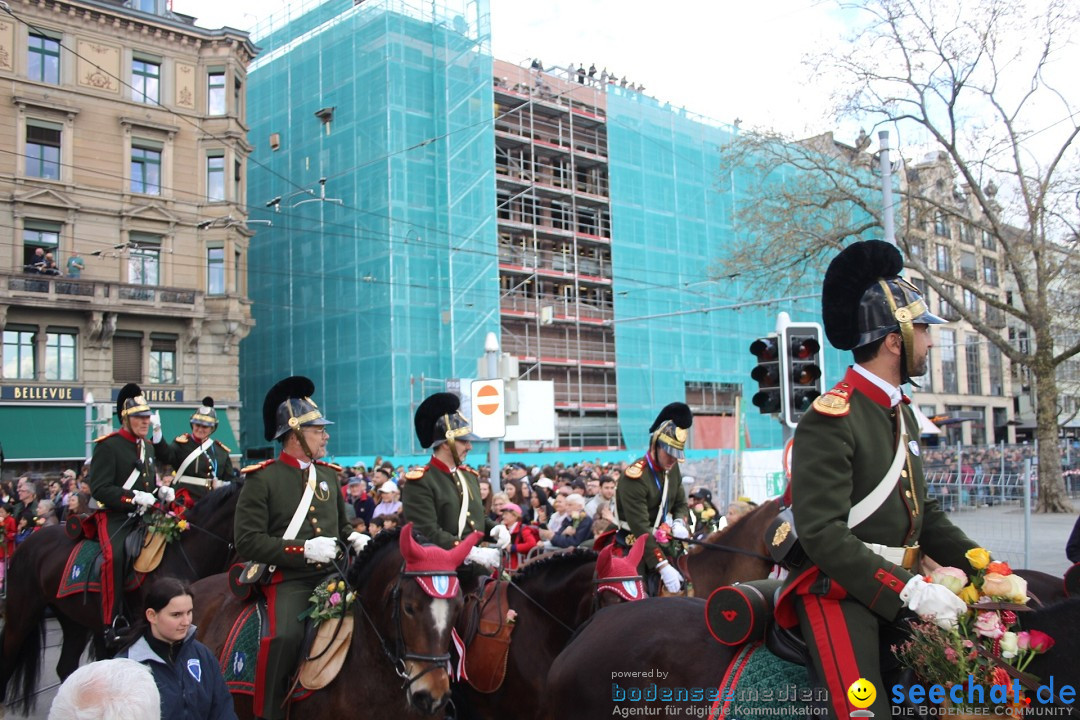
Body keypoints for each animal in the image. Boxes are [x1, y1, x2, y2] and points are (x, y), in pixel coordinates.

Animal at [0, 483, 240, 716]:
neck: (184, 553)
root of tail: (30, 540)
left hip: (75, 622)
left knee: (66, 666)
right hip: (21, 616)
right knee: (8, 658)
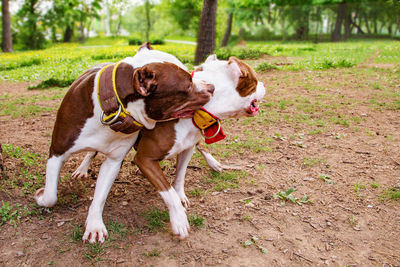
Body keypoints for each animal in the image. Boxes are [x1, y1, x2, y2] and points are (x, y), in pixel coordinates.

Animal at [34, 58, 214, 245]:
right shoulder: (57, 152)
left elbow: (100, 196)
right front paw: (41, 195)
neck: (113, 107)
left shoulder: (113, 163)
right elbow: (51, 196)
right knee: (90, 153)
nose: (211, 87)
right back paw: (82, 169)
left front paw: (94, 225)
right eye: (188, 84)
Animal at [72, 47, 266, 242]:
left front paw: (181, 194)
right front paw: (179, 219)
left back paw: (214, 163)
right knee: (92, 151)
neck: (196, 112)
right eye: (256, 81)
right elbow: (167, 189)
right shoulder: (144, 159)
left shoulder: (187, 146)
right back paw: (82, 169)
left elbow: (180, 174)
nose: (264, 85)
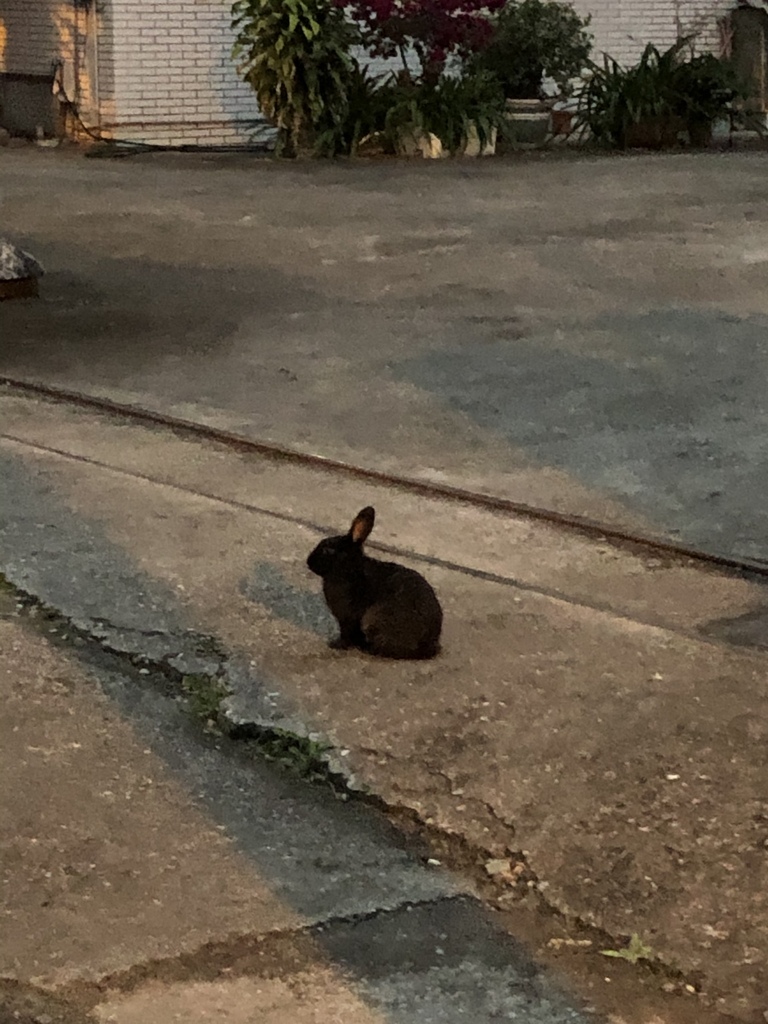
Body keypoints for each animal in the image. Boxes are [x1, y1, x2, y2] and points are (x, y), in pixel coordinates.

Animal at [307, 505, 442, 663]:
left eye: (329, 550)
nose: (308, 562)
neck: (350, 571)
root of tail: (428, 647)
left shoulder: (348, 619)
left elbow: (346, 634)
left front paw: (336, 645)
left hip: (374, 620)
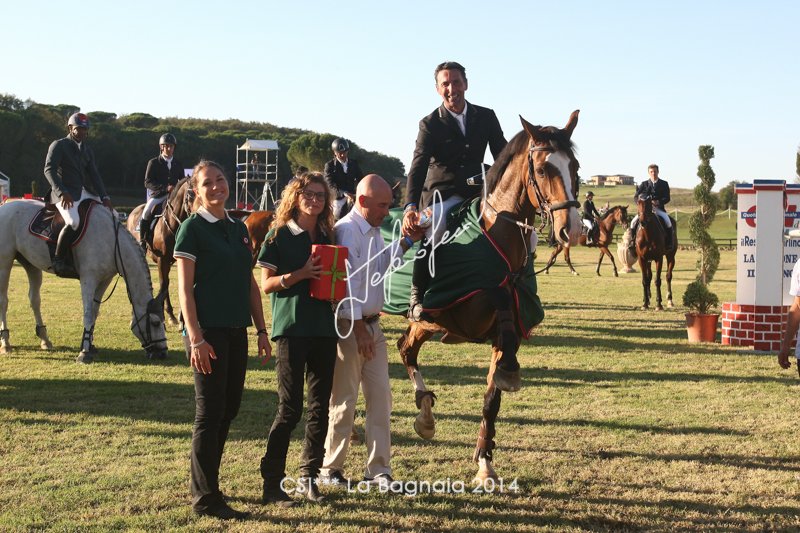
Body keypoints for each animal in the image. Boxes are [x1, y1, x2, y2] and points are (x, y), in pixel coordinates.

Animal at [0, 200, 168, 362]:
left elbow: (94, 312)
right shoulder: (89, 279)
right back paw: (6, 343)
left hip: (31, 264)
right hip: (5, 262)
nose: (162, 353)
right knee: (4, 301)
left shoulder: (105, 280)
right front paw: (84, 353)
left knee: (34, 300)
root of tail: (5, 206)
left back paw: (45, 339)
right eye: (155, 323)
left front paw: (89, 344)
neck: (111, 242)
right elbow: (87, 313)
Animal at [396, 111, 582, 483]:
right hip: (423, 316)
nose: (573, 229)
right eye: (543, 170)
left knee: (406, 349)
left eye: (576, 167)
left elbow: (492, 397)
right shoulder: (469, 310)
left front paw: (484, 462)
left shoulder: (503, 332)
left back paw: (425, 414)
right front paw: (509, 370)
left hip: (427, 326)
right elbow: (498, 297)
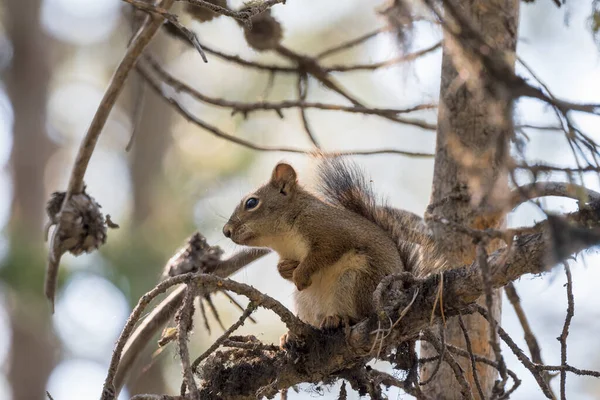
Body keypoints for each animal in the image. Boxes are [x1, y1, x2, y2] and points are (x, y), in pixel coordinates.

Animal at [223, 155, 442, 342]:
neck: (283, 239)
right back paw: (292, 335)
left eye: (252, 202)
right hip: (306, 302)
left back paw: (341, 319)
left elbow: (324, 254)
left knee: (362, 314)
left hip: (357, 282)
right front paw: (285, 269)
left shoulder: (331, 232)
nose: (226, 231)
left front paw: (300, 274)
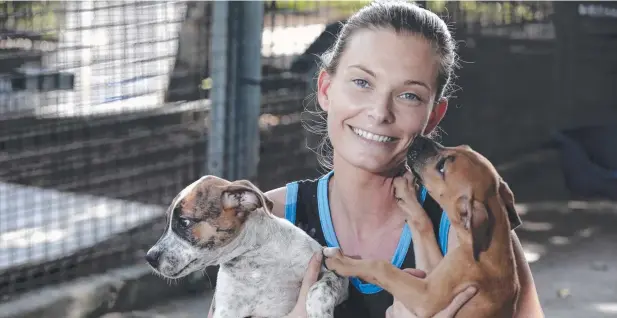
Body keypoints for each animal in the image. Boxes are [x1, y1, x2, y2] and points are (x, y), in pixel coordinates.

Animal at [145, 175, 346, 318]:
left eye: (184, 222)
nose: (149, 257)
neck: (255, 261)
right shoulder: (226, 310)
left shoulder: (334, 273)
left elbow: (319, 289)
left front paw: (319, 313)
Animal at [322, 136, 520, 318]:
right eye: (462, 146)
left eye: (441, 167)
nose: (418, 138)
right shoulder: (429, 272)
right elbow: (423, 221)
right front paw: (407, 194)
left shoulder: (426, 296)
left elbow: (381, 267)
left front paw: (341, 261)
· · · ·
▶ [What this task involves]: Counting only lines that hold the string "root", how many are there in the listing above? Give that number by itself.

▶ [Final answer]: 3